Hackers are running cyber cyberpayan campaigns worldwide, taking advantage of zero-day and N-Day falls in webmail servers to steal emails from high-value government organizations.
ESET researchers Opened operation Give it characterized with moderate beliefs for Russian state-propelled hackers Apt28 (aka “fancy bear” or “sednet”).
The campaign began in 2023 and continued in 2024 with the adoption of new exploits, targeting Round Cube, Hoarde, MDmon and Zimbra.
Notable targets include governments in Greece, Ukraine, Serbia and Cameron, military units in Ukraine and Ecuador, Ukraine, Bulgaria and Defense Companies in Bulgaria and Romania and significant infrastructure in Ukraine and Bulgaria.
Source: ESET
Open the email, data is stolen
The attack begins with a Spear-Fishing email that refers to current news or political events, which often includes excerpts from news articles to add validity.
A malicious JavaScript Palor, embedded in the HTML body of email triggers the exploitation of a cross-site scripting (XSS) vulnerability in the webmail browser page used by the recipient.
Whatever is necessary from the victim to open an email to see it, because no other interaction/click, redirection or data input is required to execute the malicious JavaScript script.
Source: ESET
There is no firm mechanism in the payload, so it is only executed when malicious email is opened.
The script makes the credentials stored for the victim’s email accounts to trick browsers or password managers in autofiling.
Source: ESET
Additionally, it reads DOM or sends HTTP request to collect email messages, contact, webmail settings, login history, two-factor authentication and passwords.
The data is then exfiltrated for hardcoded command-end-control (C2) address using HTTP post requests.
Each script has a slightly different set of capabilities, which is adjusted to the product he is targeting.
Targeted weaknesses
Operation Roundpress targeted several XSS defects in various webmail products that important organizations usually use to inject their malicious JS scripts.

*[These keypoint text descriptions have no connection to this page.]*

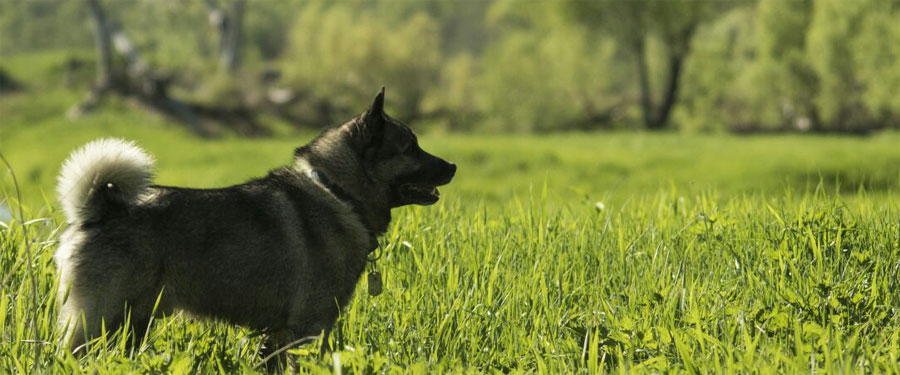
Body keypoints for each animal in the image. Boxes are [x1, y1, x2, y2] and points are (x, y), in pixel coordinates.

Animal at [54, 89, 458, 368]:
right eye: (410, 147)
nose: (453, 165)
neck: (338, 193)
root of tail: (101, 209)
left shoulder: (278, 335)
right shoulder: (309, 329)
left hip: (134, 323)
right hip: (100, 320)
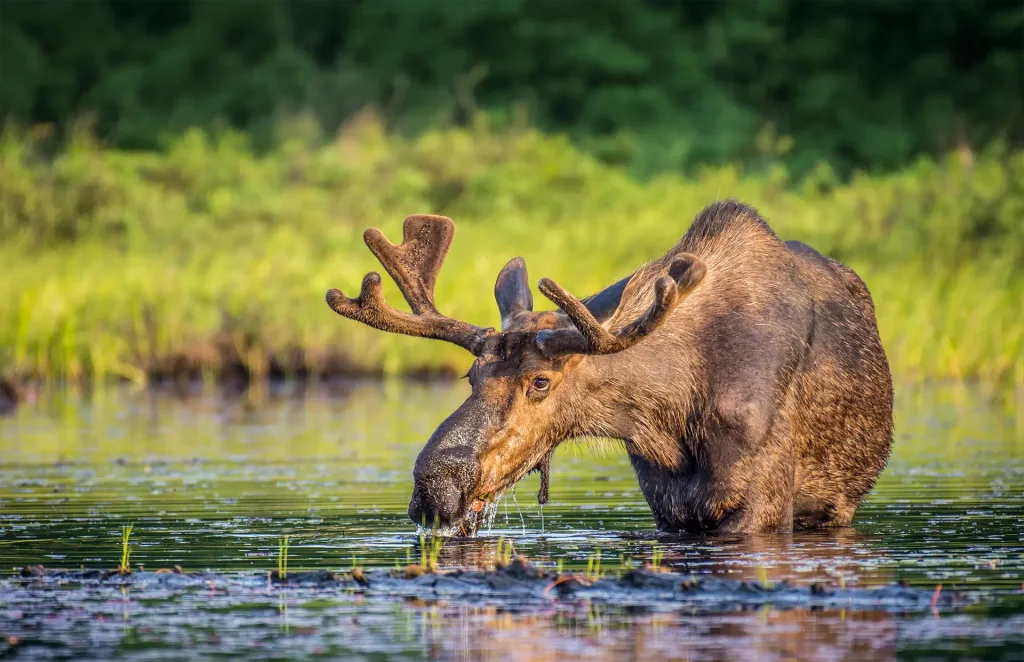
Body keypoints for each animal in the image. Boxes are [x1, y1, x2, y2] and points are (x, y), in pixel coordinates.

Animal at [325, 200, 894, 536]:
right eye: (472, 376)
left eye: (541, 381)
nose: (434, 485)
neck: (672, 414)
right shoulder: (667, 506)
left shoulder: (761, 506)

Exploitation related to this campaign ESET includes the following flaws:
- Roundcube-cve-2020-35730: A stored XSS blames hackers used in 2023 by embedding JavaScript directly into the body of an email. When the victims opened the email in a browser-based webmail session, the script was executed in their context, enabling credentials and data theft.
- Roundcube-cve-2023-43770: How the roundcube handled the hyperlink text in an XSS vulnerability, leveraged in early 2024. Inappropriate sanitization allows the attackers to injected
- Mdaemon-cve-2024-11182: A zero-day XSS defect in HTML Parser of Mdaemon email server was exploited by hackers at the end of 2024. Crafts a deformed title with a nombed tag, the attacker may be a hidden
Payload, executing JavaScript. This enabled frequent access through credential theft, 2FA bypass and app passwords.

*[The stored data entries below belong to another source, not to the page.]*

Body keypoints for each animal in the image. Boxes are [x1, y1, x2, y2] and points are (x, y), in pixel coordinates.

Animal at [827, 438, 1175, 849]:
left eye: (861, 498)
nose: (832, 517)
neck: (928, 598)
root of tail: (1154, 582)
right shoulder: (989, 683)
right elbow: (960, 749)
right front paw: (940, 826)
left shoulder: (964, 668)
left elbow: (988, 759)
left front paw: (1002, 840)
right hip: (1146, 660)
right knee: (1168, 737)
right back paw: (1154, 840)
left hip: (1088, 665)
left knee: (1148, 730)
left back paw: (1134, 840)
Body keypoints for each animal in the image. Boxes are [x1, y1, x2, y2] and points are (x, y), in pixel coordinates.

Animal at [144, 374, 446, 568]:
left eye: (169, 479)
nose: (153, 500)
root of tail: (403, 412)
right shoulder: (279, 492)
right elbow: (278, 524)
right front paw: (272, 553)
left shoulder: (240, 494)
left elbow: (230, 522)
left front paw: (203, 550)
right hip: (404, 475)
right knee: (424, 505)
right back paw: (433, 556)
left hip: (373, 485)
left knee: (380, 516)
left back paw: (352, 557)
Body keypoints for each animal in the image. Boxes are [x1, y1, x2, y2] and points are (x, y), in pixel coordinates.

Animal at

- Hoarde – Unknown XSS: APT28 tried to take advantage of an old XSS vulnerability in the crowd by placing a script
Handler. However, the attempt failed, the possibility that due to the built -in filtering in modern hoords versions. The accurate defect is unconfirmed, but it appears to be patched in the meantime.
- Zimbra-cve-2024-27443: A XSS vulnerability in the calendar invited handling of the zimbra, which has not been actively tagged as an active exploitation earlier. Input from the X-Zimbra-Calandar-Intended for Header allowed JavaScript injection into the calendar UI. APT28 embedded a hidden script, which when invited the base 64 JavaScript decodes and executes.
Although ESET does not report any roundpress activity for 2025, hackers methods can also be easily implemented this year, because there is one constant supply New XSS flaws in popular webmail products.
Based on the analysis of 14M malicious tasks, search for the top 10 MITERAT & CK techniques behind the 93% attacks and how to defend them against them.